The Moon's climate influence detected
New analysis suggests that the Moon might be an unappreciated factor in climate change and, according to researchers from the Universities of East Anglia and Reading, its influence “cannot be discounted as an important driver of multidecadal variability of global temperature.”
It’s a suggestion that is bound to prompt debate and a possible reassessment of the relative influence of human factors on climate change in the past and the future when the lunar effect is included.
It arises from the so-called lunar nodal cycle of 18.6 years caused by variations in the angle of the Moon’s orbital plane. During this period the Moon's orbit "wobbles" between plus or minus 5 degrees relative to the Earth's equator. When the lunar plane tilts away from the equatorial plane, the tides on Earth are reduced. When the Moon's orbit is aligned with the Earth's equator, the tides are exaggerated.
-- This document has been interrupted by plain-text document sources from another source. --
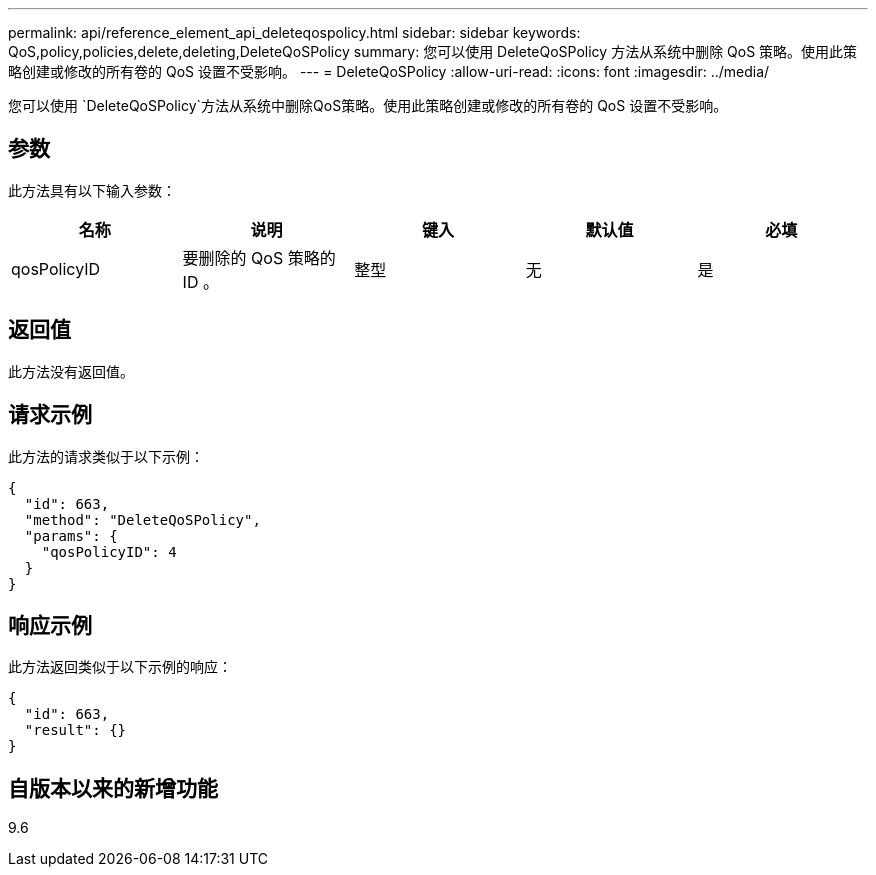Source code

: ---
permalink: api/reference_element_api_deleteqospolicy.html 
sidebar: sidebar 
keywords: QoS,policy,policies,delete,deleting,DeleteQoSPolicy 
summary: 您可以使用 DeleteQoSPolicy 方法从系统中删除 QoS 策略。使用此策略创建或修改的所有卷的 QoS 设置不受影响。 
---
= DeleteQoSPolicy
:allow-uri-read: 
:icons: font
:imagesdir: ../media/


[role="lead"]
您可以使用 `DeleteQoSPolicy`方法从系统中删除QoS策略。使用此策略创建或修改的所有卷的 QoS 设置不受影响。



== 参数

此方法具有以下输入参数：

|===
| 名称 | 说明 | 键入 | 默认值 | 必填 


 a| 
qosPolicyID
 a| 
要删除的 QoS 策略的 ID 。
 a| 
整型
 a| 
无
 a| 
是

|===


== 返回值

此方法没有返回值。



== 请求示例

此方法的请求类似于以下示例：

[listing]
----
{
  "id": 663,
  "method": "DeleteQoSPolicy",
  "params": {
    "qosPolicyID": 4
  }
}
----


== 响应示例

此方法返回类似于以下示例的响应：

[listing]
----
{
  "id": 663,
  "result": {}
}
----


== 自版本以来的新增功能

9.6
It is suggested that the lunar connection to climate is through the modulation of ocean tides the dissipation of which are a major influence in mixing in the world’s oceans. Some studies have been carried out suggesting a lunar link with the circulation of the Pacific Ocean. Now the researchers detect this cyclic signal in global and regional surface air temperature having amplitudes of 0.1 degree C and also in ocean heat uptake and ocean heat content.
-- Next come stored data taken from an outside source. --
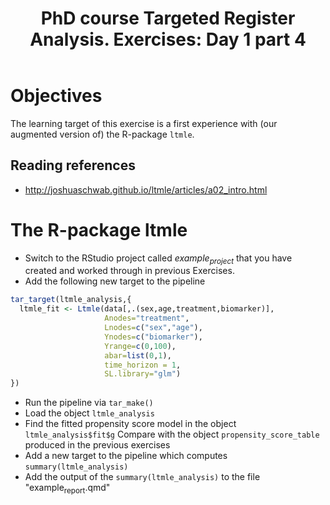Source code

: #+TITLE: PhD course Targeted Register Analysis. Exercises: Day 1 part 4

* Objectives

The learning target of this exercise is a first experience with (our
augmented version of) the R-package =ltmle=.

** Reading references 

- http://joshuaschwab.github.io/ltmle/articles/a02_intro.html

* The R-package ltmle

- Switch to the RStudio project called /example_project/ that you have created and worked through in previous Exercises.
- Add the following new target to the pipeline

#+BEGIN_SRC R  :results output raw  :exports code  :session *R* :cache yes  
tar_target(ltmle_analysis,{
  ltmle_fit <- Ltmle(data[,.(sex,age,treatment,biomarker)],
                     Anodes="treatment",
                     Lnodes=c("sex","age"),
                     Ynodes=c("biomarker"),
                     Yrange=c(0,100),
                     abar=list(0,1),
                     time_horizon = 1,
                     SL.library="glm")
})
#+END_SRC

- Run the pipeline via =tar_make()=
- Load the object =ltmle_analysis=
- Find the fitted propensity score model in the object =ltmle_analysis$fit$g=
  Compare with the object =propensity_score_table= produced in the previous exercises
- Add a new target to the pipeline which computes =summary(ltmle_analysis)=
- Add the output of the =summary(ltmle_analysis)= to the file "example_report.qmd"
The possible lunar signal in global surface air temperature and heat uptake are coincident with the so-called hiatus – the slowdown in global warming in the first decade of the 21st century.
Extrapolating this influence into the future the researchers say,
Our results suggest that the contribution of the lunar nodal cycle to global temperature should be negative in the mid-2020s before becoming positive again in the early-2030s."
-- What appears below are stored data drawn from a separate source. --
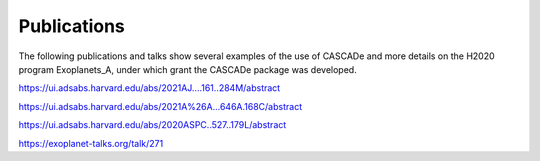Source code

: 
.. role:: blue

.. raw:: html

    <style> .blue {color:#1f618d} </style>
    <style> .red {color:red} </style>

Publications
============

The following publications and talks show several examples of the use of
:blue:`CASCADe` and more details on the H2020 program Exoplanets_A, under which
grant the :blue:`CASCADe` package was developed.

https://ui.adsabs.harvard.edu/abs/2021AJ....161..284M/abstract

https://ui.adsabs.harvard.edu/abs/2021A%26A...646A.168C/abstract

https://ui.adsabs.harvard.edu/abs/2020ASPC..527..179L/abstract

https://exoplanet-talks.org/talk/271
The signal is also present and possibly influencing warmer than average Arctic surface temperatures at the same time as the global warming hiatus. Enhanced energy input in the Arctic is found during the period 2007-2011. The all-time low in Arctic ice extend was in 2012 and has not yet been surpassed.
The researchers say that the lunar effect should be implemented in future climate models “in order that they better represent the effect of this repeatable and predictable source of climate variability on the impacts of climate change.”